**Text extract**.

Start

Things that are truly different are hard to evaluate. Suppose someone wants to start a rocket company. You might ask, quite reasonably, “What experience do you have with rockets?” The answer might be “zero.” Elon didn’t have any experience in making rockets before he started SpaceX. Or suppose a VC wants to invest in a rocket company. The question becomes: “What on earth do you know about rockets?” Again, the answer is probably “nothing.” No one has invested in rockets in over 40 years.

iPhone games, by contrast, are entirely familiar. If you ask a gaming entrepreneur what experience he has with games, he’ll tell you about all the games he’s made before. Ask a VC what they know about games and they’ll go on and on about the many gaming companies in their portfolio.

The upside to doing something that you’re unfamiliar with, like rockets, is that it’s likely that no one else is familiar with it, either. The competitive bar is lowered. You can focus on learning and substantive things over process, which is perhaps better than competing against experts. 


I love this quote

funny... the other post that was put out with the Jay Jamison VC blog is super counter to this, right? because, essentially, he said that he only invests in startups where the founders have already been successful, the concept has tons of traction, and success is guaranteed. which echoes other advice, like, get a mentor that knows your industry/market etc. etc.

End

**Entries supplied**.

Start

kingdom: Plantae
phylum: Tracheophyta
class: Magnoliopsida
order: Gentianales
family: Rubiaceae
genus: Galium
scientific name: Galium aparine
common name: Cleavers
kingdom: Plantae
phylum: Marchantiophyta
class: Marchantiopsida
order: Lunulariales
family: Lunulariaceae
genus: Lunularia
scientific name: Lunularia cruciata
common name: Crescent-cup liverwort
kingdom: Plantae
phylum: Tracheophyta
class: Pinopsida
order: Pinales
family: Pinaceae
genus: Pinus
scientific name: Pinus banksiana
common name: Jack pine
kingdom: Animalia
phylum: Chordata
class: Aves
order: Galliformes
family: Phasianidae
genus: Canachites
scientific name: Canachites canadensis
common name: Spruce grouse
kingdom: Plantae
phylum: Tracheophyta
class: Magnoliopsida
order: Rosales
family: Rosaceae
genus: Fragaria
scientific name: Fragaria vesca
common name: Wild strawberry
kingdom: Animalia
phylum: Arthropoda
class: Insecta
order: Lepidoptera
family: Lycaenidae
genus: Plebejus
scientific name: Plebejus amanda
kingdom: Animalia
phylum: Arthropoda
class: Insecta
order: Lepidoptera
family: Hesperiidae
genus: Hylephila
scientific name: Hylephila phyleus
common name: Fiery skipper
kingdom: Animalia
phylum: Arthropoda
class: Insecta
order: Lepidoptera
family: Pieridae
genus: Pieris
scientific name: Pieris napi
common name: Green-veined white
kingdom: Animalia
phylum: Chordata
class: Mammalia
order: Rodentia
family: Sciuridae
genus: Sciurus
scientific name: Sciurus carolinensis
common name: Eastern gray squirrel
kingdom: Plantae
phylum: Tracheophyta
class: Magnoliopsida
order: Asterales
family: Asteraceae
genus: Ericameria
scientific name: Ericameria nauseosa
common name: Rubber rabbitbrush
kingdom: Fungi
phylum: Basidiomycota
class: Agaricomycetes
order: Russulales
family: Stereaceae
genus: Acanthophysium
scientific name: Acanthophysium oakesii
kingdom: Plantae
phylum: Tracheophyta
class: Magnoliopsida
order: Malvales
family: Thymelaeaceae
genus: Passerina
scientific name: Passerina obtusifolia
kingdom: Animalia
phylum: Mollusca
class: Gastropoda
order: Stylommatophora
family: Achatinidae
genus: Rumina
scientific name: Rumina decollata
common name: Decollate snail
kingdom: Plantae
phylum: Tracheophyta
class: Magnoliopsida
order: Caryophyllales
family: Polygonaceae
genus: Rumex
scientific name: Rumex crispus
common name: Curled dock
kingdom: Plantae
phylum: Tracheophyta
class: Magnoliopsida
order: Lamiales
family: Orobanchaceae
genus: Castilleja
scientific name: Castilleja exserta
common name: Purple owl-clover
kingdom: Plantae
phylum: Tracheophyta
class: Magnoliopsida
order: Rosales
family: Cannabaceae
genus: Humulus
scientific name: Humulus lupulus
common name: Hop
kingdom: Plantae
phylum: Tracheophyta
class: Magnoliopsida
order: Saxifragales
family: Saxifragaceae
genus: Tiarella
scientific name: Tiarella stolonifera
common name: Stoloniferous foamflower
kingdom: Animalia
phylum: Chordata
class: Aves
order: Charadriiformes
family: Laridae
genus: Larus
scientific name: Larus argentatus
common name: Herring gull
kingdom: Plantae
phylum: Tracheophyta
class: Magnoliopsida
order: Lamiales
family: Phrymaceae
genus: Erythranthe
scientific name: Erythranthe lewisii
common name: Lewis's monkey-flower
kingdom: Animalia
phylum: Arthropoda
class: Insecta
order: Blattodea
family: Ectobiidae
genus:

End

**Task objective**. Transcribe the rocket-company text above, word for word and in full.

**In response**.
Things that are truly different are hard to evaluate. Suppose someone wants to start a rocket company. You might ask, quite reasonably, “What experience do you have with rockets?” The answer might be “zero.” Elon didn’t have any experience in making rockets before he started SpaceX. Or suppose a VC wants to invest in a rocket company. The question becomes: “What on earth do you know about rockets?” Again, the answer is probably “nothing.” No one has invested in rockets in over 40 years.

iPhone games, by contrast, are entirely familiar. If you ask a gaming entrepreneur what experience he has with games, he’ll tell you about all the games he’s made before. Ask a VC what they know about games and they’ll go on and on about the many gaming companies in their portfolio.

The upside to doing something that you’re unfamiliar with, like rockets, is that it’s likely that no one else is familiar with it, either. The competitive bar is lowered. You can focus on learning and substantive things over process, which is perhaps better than competing against experts. 


I love this quote

funny... the other post that was put out with the Jay Jamison VC blog is super counter to this, right? because, essentially, he said that he only invests in startups where the founders have already been successful, the concept has tons of traction, and success is guaranteed. which echoes other advice, like, get a mentor that knows your industry/market etc. etc.